2. **Feature Extraction** (`feature_extractor.py`):
   - Computes 40+ graph features:
     - Structural: density, degree distribution, clustering
     - Component: connectivity, modularity
     - Weight-based: average weights, variance
   - Returns feature vector for ML

## Key Components

### Core Files
- `subagent_final_prompt.md` - Instructions for subagents to create converters
- `feature_extractor.py` - Extracts ML features from graphs  
- `validate_graph.py` - Validates graph conformance
- `base_converter.py` - Helper functions for parsing (optional use)

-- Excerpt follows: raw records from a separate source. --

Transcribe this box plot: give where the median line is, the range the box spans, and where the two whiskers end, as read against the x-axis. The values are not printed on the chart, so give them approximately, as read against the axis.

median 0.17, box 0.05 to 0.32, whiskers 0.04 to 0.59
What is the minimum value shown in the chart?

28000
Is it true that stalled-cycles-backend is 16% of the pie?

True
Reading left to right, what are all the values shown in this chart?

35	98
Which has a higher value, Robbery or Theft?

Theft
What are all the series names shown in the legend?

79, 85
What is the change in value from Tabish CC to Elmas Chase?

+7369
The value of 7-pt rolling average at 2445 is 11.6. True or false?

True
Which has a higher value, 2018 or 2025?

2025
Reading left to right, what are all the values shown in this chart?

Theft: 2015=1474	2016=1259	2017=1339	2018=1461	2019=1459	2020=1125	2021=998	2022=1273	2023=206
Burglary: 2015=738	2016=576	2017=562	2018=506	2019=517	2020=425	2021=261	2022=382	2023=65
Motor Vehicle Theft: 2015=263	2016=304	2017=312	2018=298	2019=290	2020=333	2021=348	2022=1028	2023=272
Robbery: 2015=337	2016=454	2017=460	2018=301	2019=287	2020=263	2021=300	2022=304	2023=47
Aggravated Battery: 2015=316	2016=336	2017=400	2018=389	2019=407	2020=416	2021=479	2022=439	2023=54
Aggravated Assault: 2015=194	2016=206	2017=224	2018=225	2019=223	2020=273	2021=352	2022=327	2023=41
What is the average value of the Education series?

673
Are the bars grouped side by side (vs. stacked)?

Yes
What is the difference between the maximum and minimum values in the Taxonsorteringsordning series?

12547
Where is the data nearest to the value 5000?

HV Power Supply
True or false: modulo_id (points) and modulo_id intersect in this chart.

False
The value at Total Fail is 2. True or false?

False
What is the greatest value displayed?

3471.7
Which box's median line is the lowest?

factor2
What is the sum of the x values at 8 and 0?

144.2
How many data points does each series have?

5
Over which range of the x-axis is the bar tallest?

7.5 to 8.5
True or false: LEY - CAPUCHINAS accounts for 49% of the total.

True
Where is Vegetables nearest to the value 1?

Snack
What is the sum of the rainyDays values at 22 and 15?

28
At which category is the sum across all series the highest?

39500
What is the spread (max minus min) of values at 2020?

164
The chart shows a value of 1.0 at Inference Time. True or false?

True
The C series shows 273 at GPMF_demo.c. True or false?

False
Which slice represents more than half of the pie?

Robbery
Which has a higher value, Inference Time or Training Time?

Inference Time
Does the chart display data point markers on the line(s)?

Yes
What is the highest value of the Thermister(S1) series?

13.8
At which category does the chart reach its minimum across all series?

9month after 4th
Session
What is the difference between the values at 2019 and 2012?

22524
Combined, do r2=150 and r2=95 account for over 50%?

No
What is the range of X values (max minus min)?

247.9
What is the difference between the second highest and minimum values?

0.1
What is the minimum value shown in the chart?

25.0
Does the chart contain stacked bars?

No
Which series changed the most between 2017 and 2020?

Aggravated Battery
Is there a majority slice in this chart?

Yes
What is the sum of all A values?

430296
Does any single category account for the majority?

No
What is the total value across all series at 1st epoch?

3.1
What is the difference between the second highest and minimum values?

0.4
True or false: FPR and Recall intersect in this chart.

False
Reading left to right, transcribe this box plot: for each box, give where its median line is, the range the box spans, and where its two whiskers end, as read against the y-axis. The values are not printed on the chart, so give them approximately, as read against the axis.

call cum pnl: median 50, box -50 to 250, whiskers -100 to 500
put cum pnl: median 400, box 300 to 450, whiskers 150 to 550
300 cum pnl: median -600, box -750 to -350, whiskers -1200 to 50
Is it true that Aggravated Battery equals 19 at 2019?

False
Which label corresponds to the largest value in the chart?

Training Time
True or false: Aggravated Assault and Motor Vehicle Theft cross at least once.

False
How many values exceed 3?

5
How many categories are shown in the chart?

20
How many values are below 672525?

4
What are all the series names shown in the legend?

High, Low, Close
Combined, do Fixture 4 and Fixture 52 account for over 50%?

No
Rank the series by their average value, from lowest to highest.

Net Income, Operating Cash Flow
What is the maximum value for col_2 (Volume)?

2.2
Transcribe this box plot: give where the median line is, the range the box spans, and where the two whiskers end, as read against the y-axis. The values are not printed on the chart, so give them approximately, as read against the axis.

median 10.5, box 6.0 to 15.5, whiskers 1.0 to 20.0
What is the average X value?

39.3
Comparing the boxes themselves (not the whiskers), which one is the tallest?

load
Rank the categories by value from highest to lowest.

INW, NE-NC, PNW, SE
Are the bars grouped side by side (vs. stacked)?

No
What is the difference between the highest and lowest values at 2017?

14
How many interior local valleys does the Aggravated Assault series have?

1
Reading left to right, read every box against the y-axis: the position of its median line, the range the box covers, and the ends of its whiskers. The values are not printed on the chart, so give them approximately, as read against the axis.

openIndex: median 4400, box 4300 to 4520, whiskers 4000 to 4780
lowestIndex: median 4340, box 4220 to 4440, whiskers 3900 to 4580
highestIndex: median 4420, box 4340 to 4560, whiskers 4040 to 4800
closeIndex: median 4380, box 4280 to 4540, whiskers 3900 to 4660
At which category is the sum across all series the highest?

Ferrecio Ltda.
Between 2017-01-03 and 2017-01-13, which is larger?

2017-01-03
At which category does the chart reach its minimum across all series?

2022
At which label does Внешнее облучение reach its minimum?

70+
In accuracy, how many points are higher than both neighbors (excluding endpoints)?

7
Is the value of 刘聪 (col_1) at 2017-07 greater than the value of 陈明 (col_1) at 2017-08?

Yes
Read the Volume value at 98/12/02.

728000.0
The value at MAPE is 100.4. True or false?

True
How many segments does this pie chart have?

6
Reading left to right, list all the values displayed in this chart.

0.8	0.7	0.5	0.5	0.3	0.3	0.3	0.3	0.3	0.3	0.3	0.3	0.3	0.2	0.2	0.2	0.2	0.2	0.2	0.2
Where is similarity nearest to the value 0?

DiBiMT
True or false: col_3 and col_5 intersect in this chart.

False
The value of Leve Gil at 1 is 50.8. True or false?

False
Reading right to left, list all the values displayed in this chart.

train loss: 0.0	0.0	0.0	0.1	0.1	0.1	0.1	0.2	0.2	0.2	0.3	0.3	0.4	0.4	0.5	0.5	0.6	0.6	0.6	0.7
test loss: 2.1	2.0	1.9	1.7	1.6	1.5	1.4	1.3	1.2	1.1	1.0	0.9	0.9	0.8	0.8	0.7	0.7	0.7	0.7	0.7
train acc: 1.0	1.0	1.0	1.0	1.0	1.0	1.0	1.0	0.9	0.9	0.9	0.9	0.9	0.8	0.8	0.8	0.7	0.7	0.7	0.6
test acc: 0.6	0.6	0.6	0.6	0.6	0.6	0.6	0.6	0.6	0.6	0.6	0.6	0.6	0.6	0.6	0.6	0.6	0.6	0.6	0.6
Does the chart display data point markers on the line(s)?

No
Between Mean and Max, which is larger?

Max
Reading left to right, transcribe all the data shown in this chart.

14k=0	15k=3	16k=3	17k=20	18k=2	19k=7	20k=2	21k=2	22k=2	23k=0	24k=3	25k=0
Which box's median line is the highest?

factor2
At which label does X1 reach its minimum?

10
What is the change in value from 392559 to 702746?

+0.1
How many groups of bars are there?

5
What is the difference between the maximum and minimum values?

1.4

### Per-Problem Files (created by subagent)
- `problem_filtered/<problem>/converter.py` - Custom converter for that problem type

## Workflow

```
1. For each problem directory:
   │
   ├─> Subagent analyzes MZN/DZN files
   │
   ├─> Subagent writes converter.py
   │
   └─> For each DZN instance:
       │
       ├─> Run: python converter.py problem.mzn instance.dzn
       │
       ├─> Outputs: instance.gpickle (graph file)
       │
       ├─> Validate: python validate_graph.py instance.gpickle
       │
       └─> Extract: features = feature_extractor.extract(graph)
```

## Why This Approach?

### Advantages
1. **Semantic Understanding**: Subagents understand what makes each problem hard
2. **Flexibility**: Each problem gets custom treatment while maintaining uniform output
3. **Simplicity**: Simple schema is easy to validate and analyze
4. **Scalability**: Can process hundreds of problem types in parallel
5. **Domain Expertise**: Subagents encode knowledge about problem structure

### Key Insights
- **Don't parse everything**: Focus on what affects solving difficulty
- **Abstract representation**: Capture interaction patterns, not syntactic details  
- **Normalized weights**: Everything in [0,1] for ML compatibility
- **Problem-specific logic**: Each converter uses domain knowledge

## Example: Costas Array Problem

**Input**: n=16 (single parameter)

**Subagent Understanding**:
- n positions need distinct values
- Distance constraints at each separation
- All-different constraint is critical

**Graph Created**:
- Position nodes (type=0, weight by centrality)
- Distance constraint nodes (type=1, weight by tightness)
- Edges show which positions interact through constraints

## Usage

### Running a Converter
```bash
cd problem_filtered/CostasArray
python converter.py CostasArray.mzn 16.dzn
# Creates: 16.gpickle
```

### Validating Output
```bash
python ../../validate_graph.py 16.gpickle
# Checks schema conformance
```

### Extracting Features
```python
from feature_extractor import GraphFeatureExtractor
import networkx as nx

G = nx.read_gpickle('16.gpickle')
extractor = GraphFeatureExtractor(G)
features = extractor.extract_all_features()
# Returns dict with 40+ features
```

## Alternative Approaches Considered

1. **FlatZinc parsing**: Too low-level, loses semantic meaning
2. **Direct MiniZinc parsing**: Too complex, requires full CP system
3. **Fixed templates**: Too rigid, can't capture problem-specific insights
4. **Manual conversion**: Not scalable to hundreds of problems

## Conclusion

This system leverages LLM subagents to provide semantic understanding while maintaining a uniform output format suitable for machine learning. Each problem gets custom treatment based on its unique characteristics, but all produce graphs following the same simple schema.